On Mon, May 06, 2024 at 02:06:28AM +0000, Gonglei (Arei) wrote:
Hi, Peter
Hey, Lei,
Happy to see you around again after years.
RDMA features high bandwidth, low latency (in non-blocking lossless
network), and direct remote memory access by bypassing the CPU (As you
know, CPU resources are expensive for cloud vendors, which is one of the
reasons why we introduced offload cards.), which TCP does not have.
It's another cost to use offload cards, v.s. preparing more cpu resources?
In some scenarios where fast live migration is needed (extremely
short
interruption duration and migration duration) is very useful. To this
end, we have also developed RDMA support for multifd.

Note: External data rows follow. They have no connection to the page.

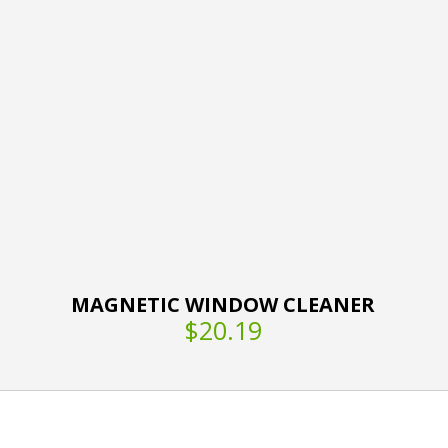
MAGNETIC WINDOW CLEANER
$20.19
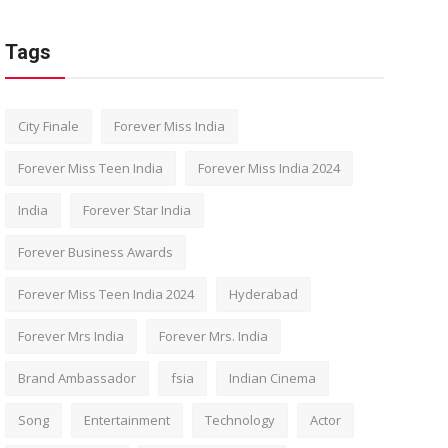
Tags
City Finale
Forever Miss India
Forever Miss Teen India
Forever Miss India 2024
India
Forever Star India
Forever Business Awards
Forever Miss Teen India 2024
Hyderabad
Forever Mrs India
Forever Mrs. India
Brand Ambassador
fsia
Indian Cinema
Song
Entertainment
Technology
Actor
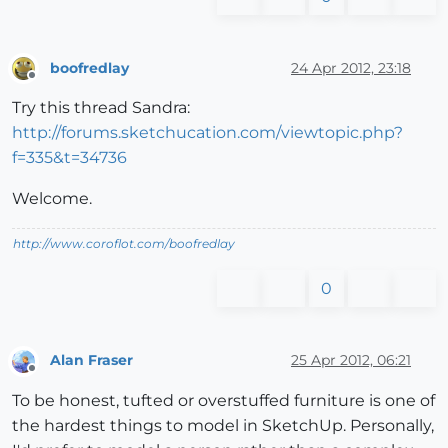
boofredlay
24 Apr 2012, 23:18
Offline
Try this thread Sandra:
http://forums.sketchucation.com/viewtopic.php?
f=335&t=34736
Welcome.
http://www.coroflot.com/boofredlay
0
Alan Fraser
25 Apr 2012, 06:21
Offline
To be honest, tufted or overstuffed furniture is one of
the hardest things to model in SketchUp. Personally,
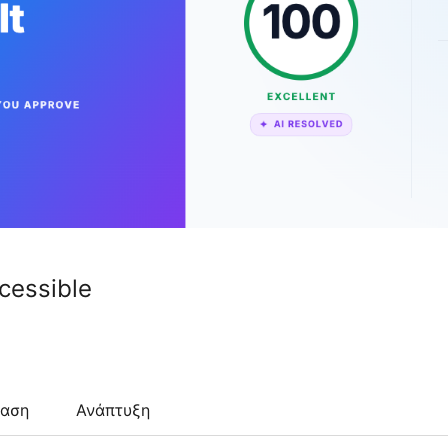
ccessible
ταση
Ανάπτυξη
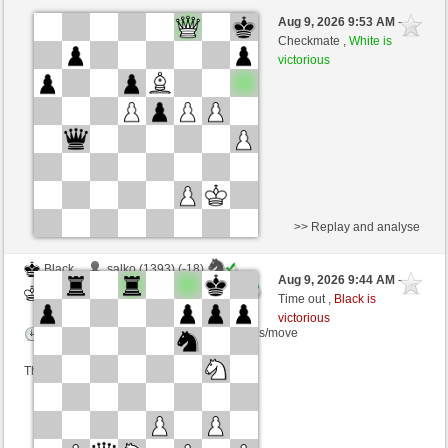
Black
Sonderbeauftragter (1374)
Aug 9, 2026 9:53 AM
-
White
scarsone (1376)
Checkmate ,
White is
victorious
Time control: 6 minutes/side + 8 seconds/move
This game is rated
>> Replay and analyse
Black
salko (1393) (-18)
Aug 9, 2026 9:44 AM
-
White
scarsone (1358) (+18)
Time out ,
Black is
victorious
Time control: 6 minutes/side + 8 seconds/move
This game is rated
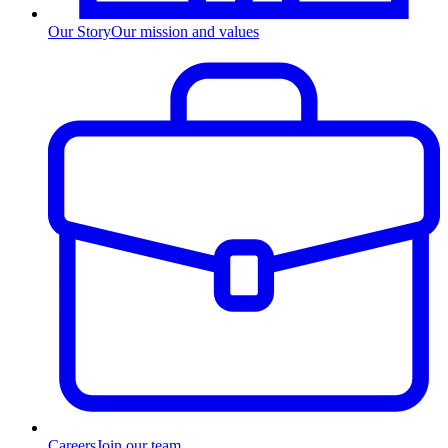
Our Story
Our mission and values
Careers
Join our team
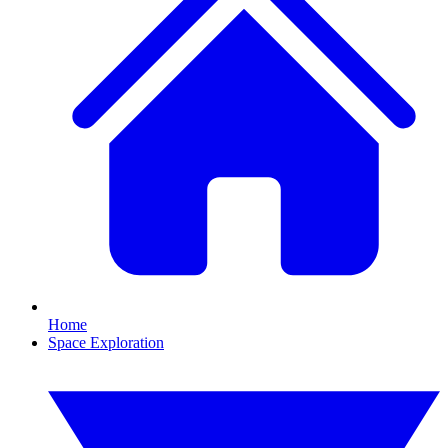
Home
Space Exploration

Will any of you upstream that work? I'm curious how intrusive would it be
when adding it to multifd, if it can keep only 5 exported functions like
what rdma.h does right now it'll be pretty nice. We also want to make sure
it works with arbitrary sized loads and buffers, e.g. vfio is considering
to add IO loads to multifd channels too.
One thing to note that the question here is not about a pure performance
comparison between rdma and nics only. It's about help us make a decision
on whether to drop rdma, iow, even if rdma performs well, the community
still has the right to drop it if nobody can actively work and maintain it.
It's just that if nics can perform as good it's more a reason to drop,
unless companies can help to provide good support and work together.
Thanks,
--
Peter Xu